Problem: Copy out the records word for word, from the start up to and including the line that contains "523.6], [0, 0, 1]] dist [-0.004171, 0.002244]". Leave the pictures out of your answer.

Dataset extract:

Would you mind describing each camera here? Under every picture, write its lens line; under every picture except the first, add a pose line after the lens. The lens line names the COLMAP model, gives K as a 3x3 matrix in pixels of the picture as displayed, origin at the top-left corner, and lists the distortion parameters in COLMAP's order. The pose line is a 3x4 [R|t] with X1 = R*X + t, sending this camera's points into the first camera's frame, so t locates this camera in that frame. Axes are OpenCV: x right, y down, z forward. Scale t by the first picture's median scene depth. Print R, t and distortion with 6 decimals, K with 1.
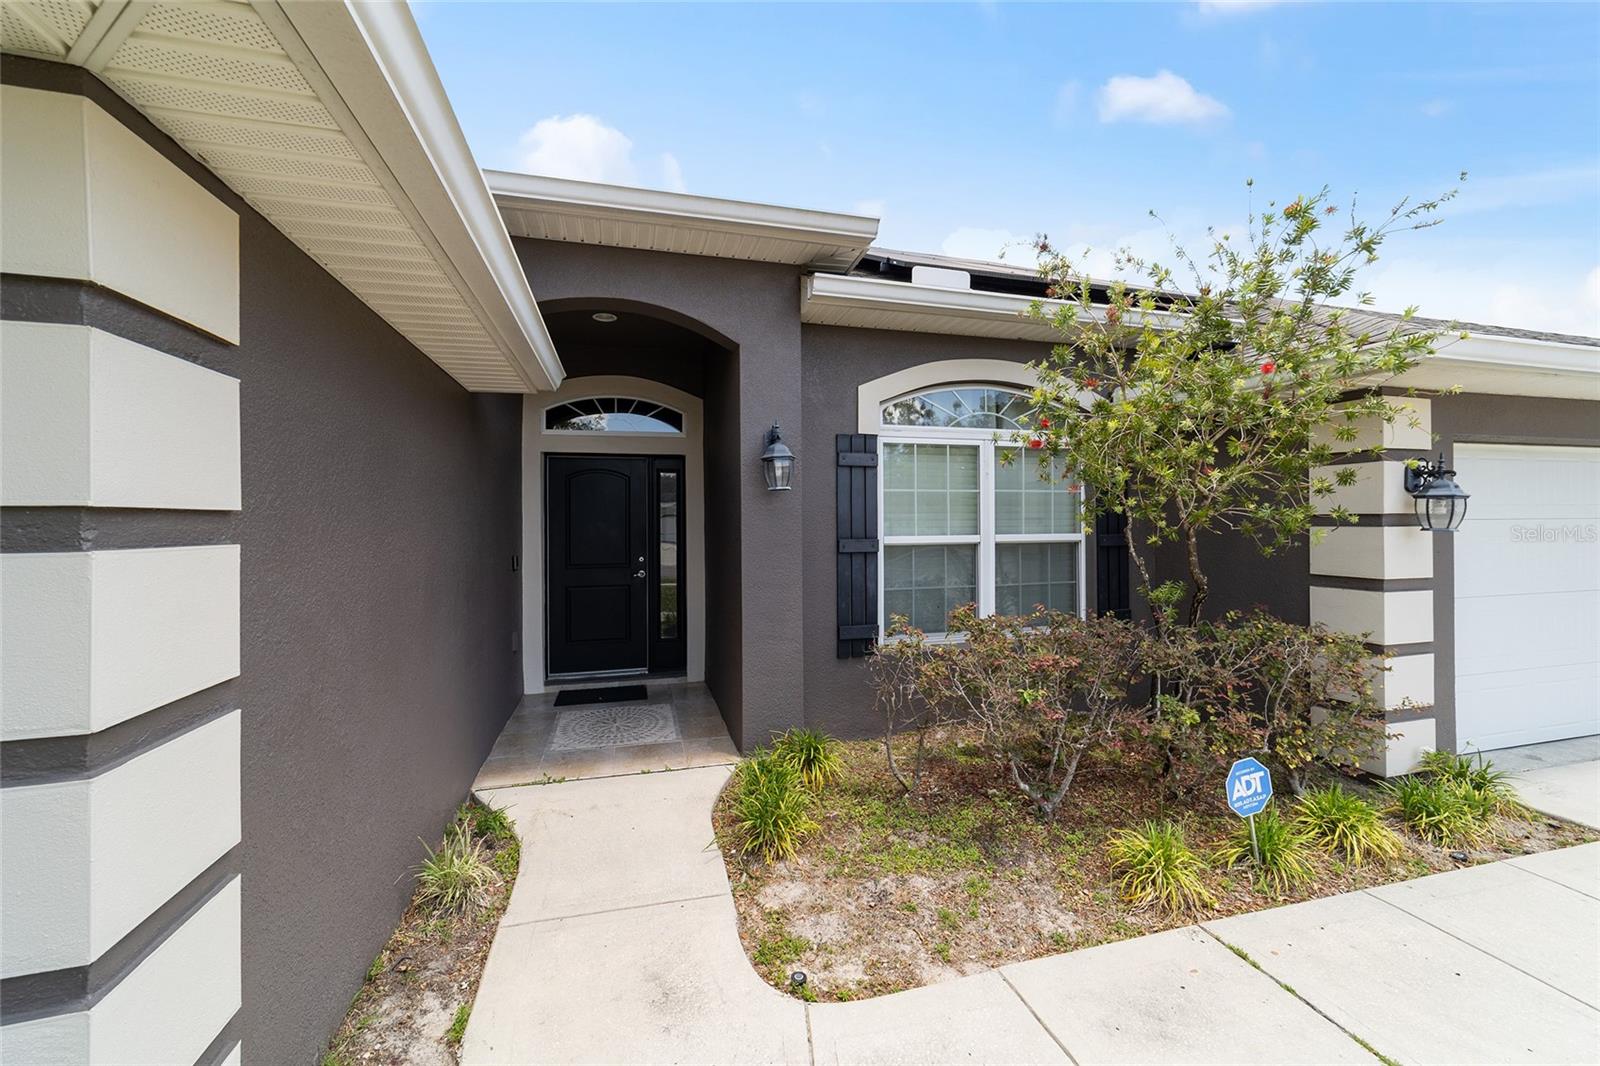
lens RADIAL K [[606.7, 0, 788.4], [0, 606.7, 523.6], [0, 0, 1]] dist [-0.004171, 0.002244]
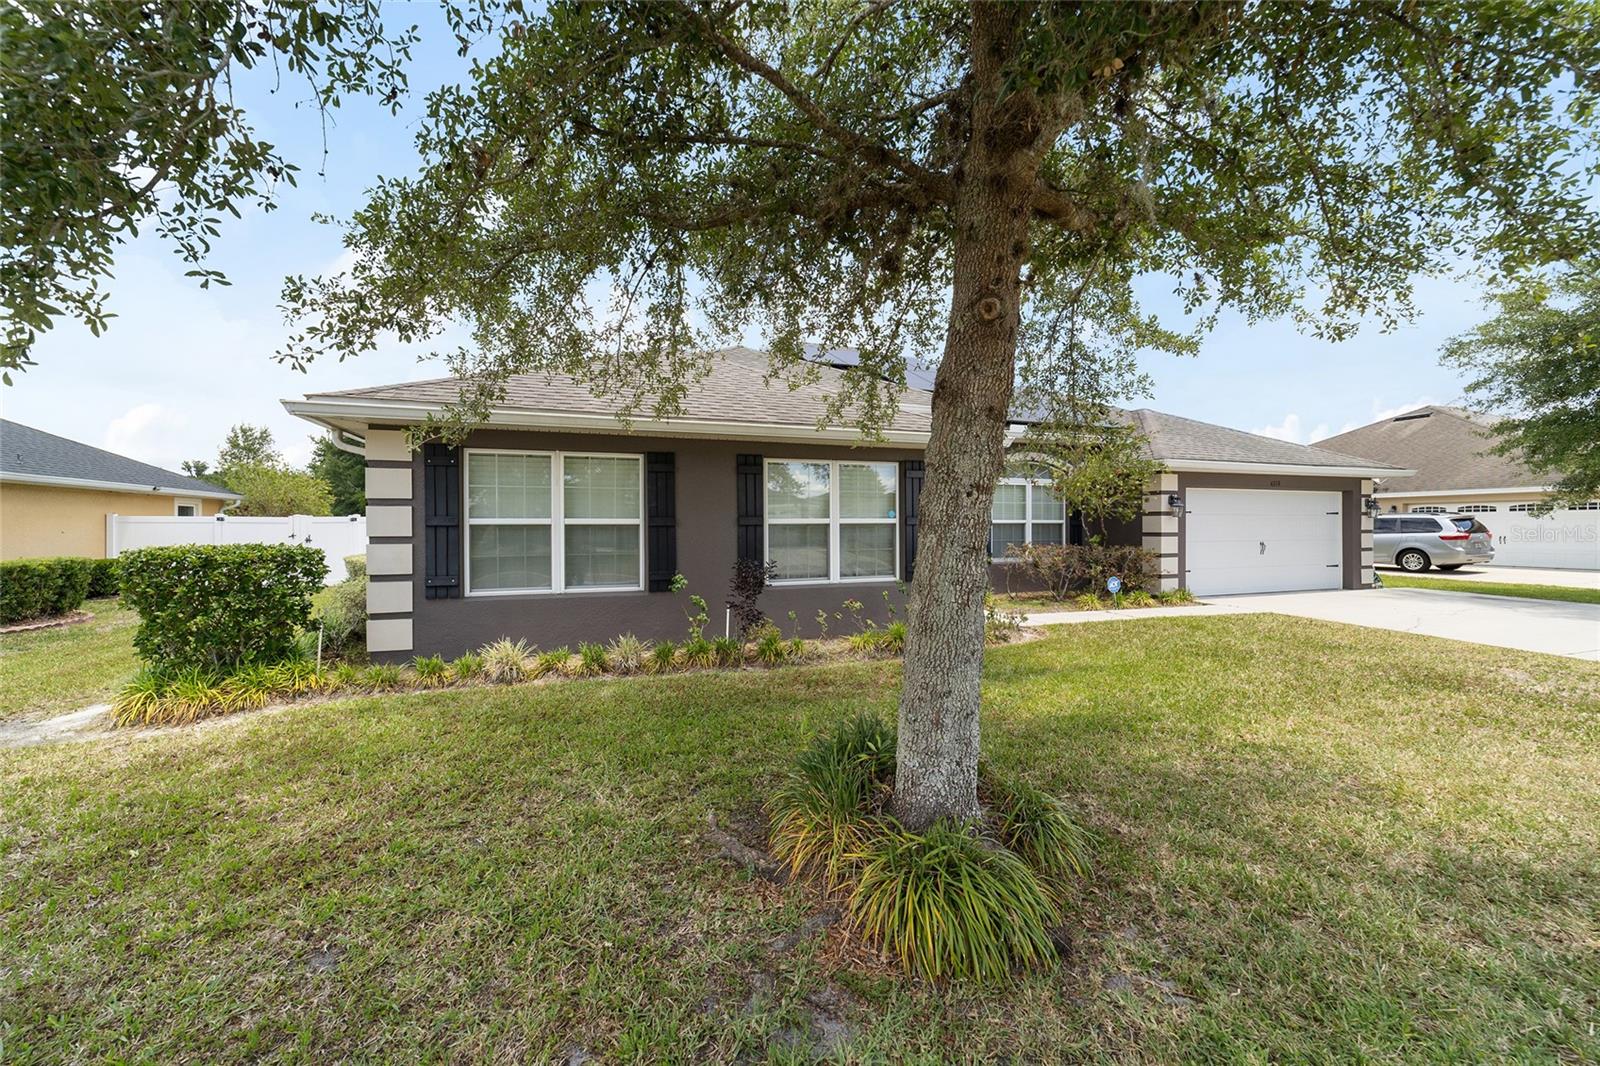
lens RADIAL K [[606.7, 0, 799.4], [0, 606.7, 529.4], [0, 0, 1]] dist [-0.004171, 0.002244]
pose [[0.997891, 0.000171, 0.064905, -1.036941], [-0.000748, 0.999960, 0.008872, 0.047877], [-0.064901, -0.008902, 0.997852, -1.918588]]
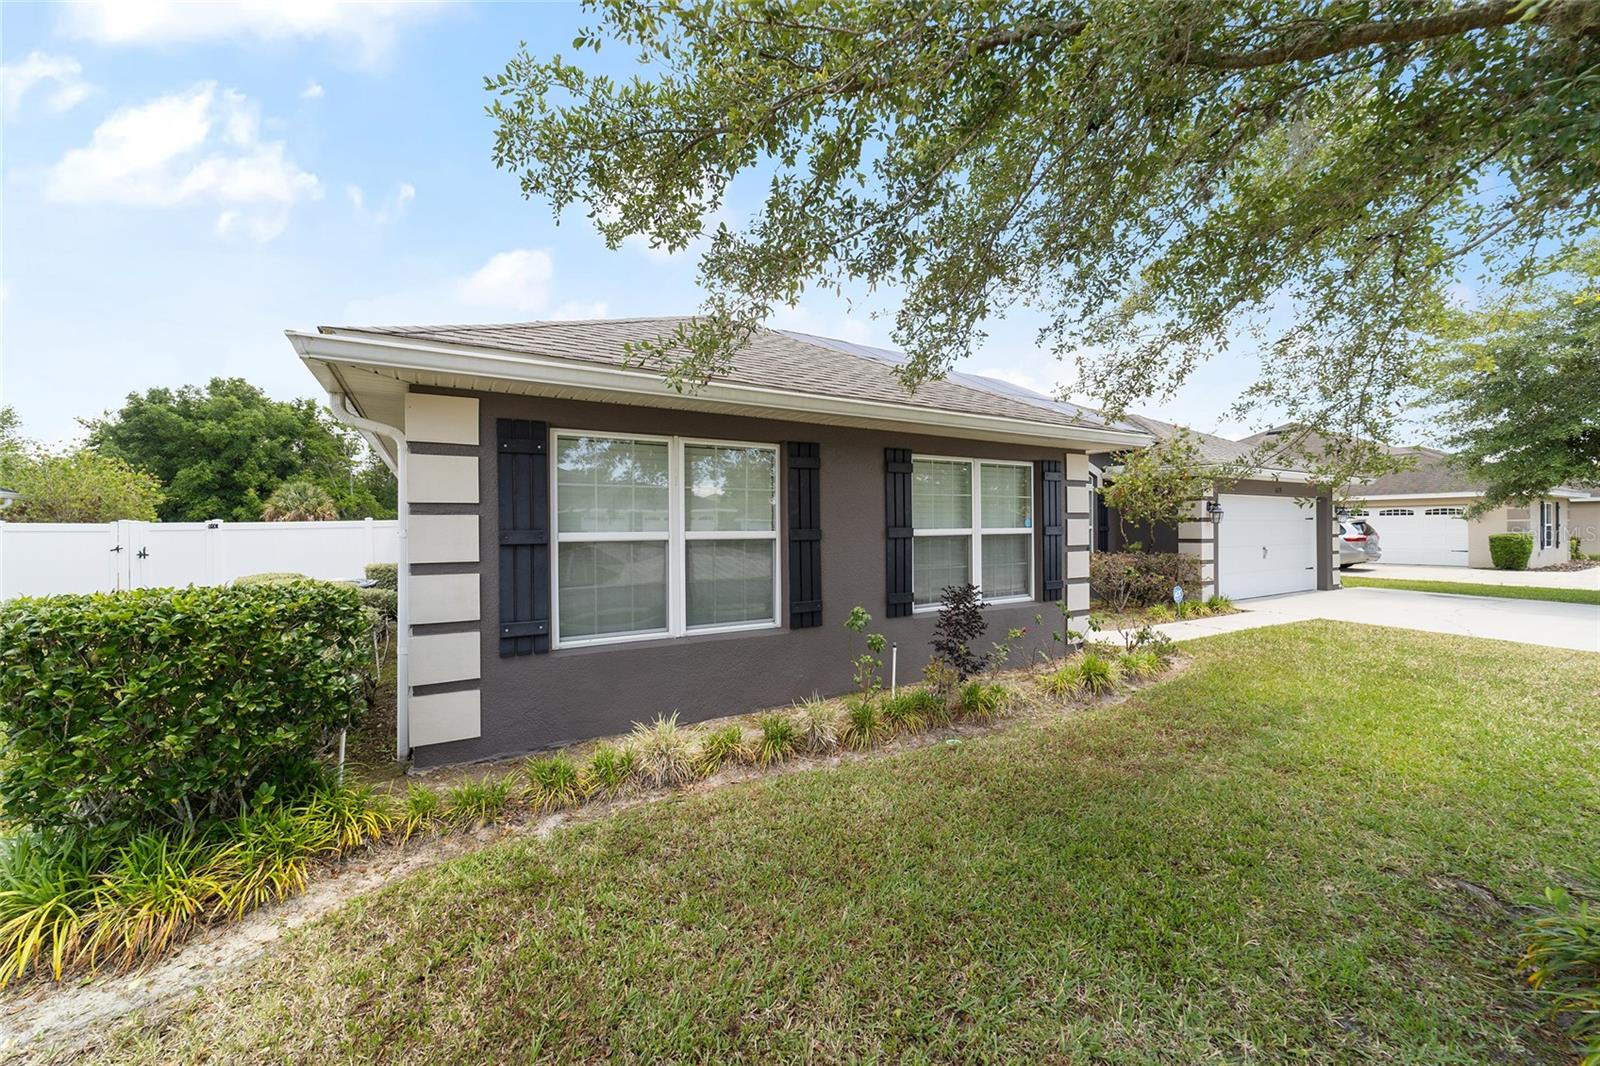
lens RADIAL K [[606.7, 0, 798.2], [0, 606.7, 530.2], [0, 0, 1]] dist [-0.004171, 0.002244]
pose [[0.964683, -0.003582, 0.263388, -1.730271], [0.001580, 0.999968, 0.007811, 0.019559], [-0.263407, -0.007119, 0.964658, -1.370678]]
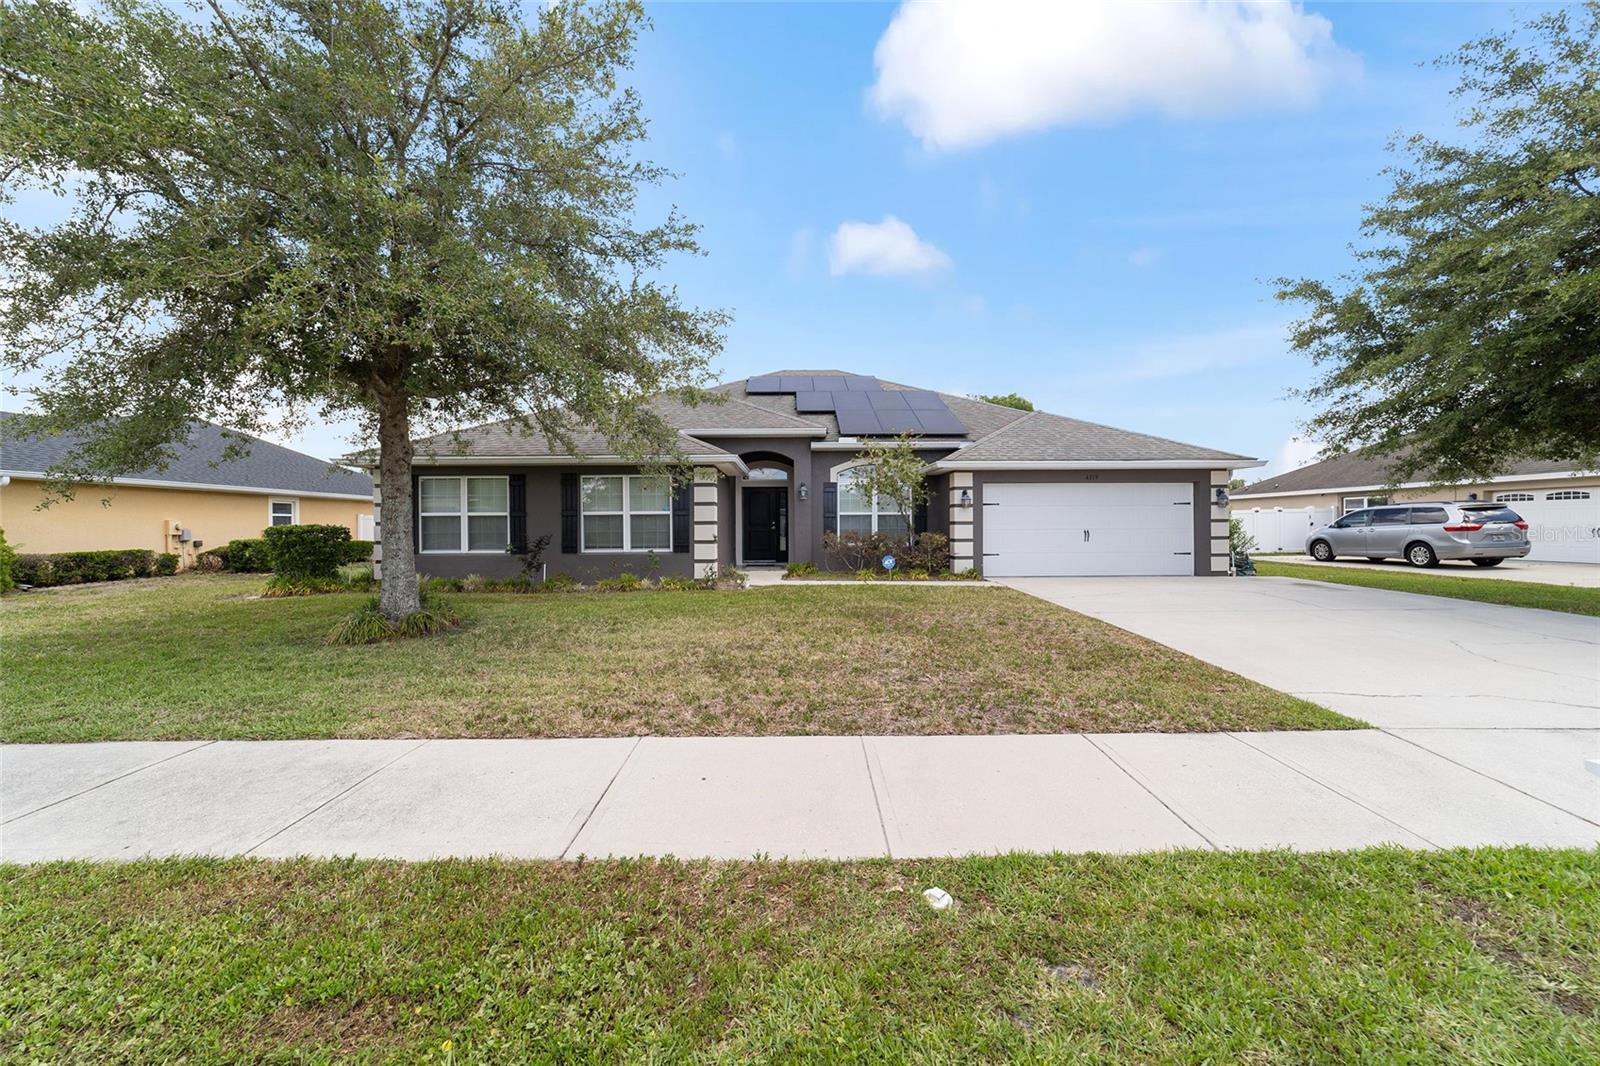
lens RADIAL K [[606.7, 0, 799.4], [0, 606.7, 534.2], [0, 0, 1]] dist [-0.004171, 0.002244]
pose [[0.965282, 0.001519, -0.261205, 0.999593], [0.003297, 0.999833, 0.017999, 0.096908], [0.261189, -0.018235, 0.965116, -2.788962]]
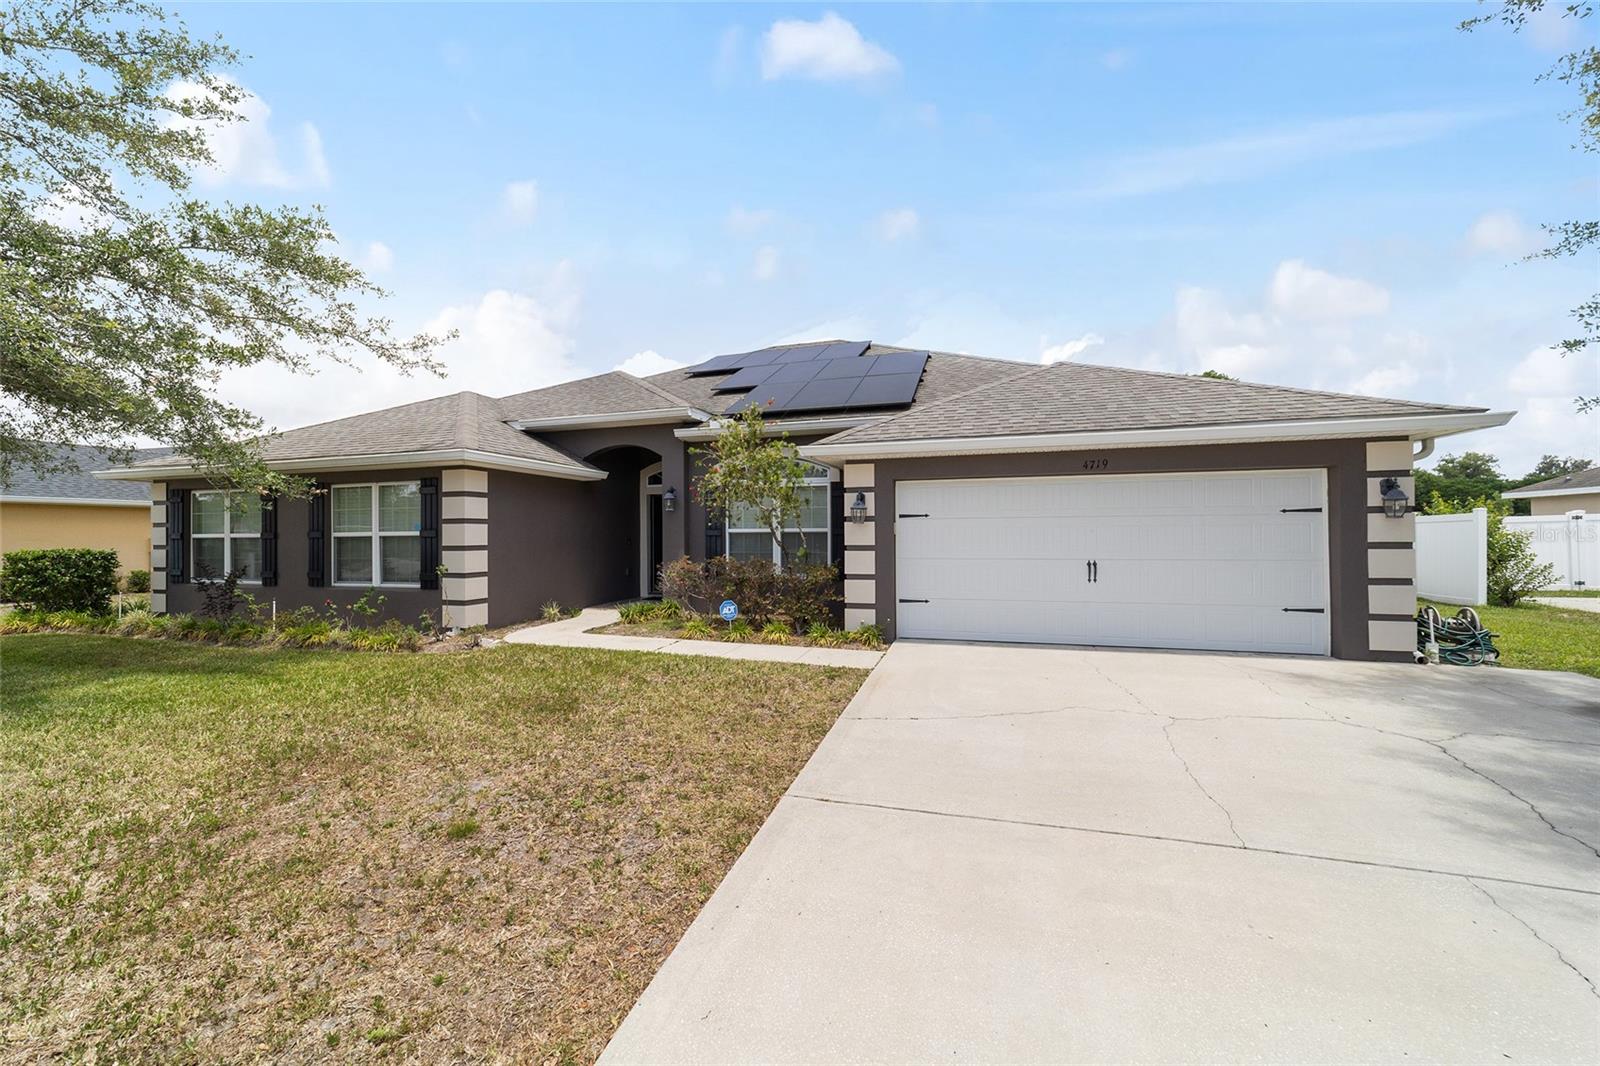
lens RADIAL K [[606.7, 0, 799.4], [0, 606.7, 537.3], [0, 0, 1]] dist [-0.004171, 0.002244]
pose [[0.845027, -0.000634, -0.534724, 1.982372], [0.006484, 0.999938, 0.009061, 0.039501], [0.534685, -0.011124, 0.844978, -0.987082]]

Solved problem:
Would you mind describing each camera here? Under every picture, write its lens line; under every picture except the first, add a pose line after the lens. The lens line names the COLMAP model, gives K as a 3x3 matrix in pixels of the picture as displayed, origin at the top-left corner, and lists the distortion parameters in COLMAP's order. The pose line is a 3x4 [R|t] with X1 = R*X + t, sending this camera's points into the first camera's frame, so t locates this camera in that frame. Axes are OpenCV: x right, y down, z forward. Scale t by the first picture's median scene depth. Print R, t and distortion with 6 decimals, K with 1.
lens RADIAL K [[606.7, 0, 788.4], [0, 606.7, 523.6], [0, 0, 1]] dist [-0.004171, 0.002244]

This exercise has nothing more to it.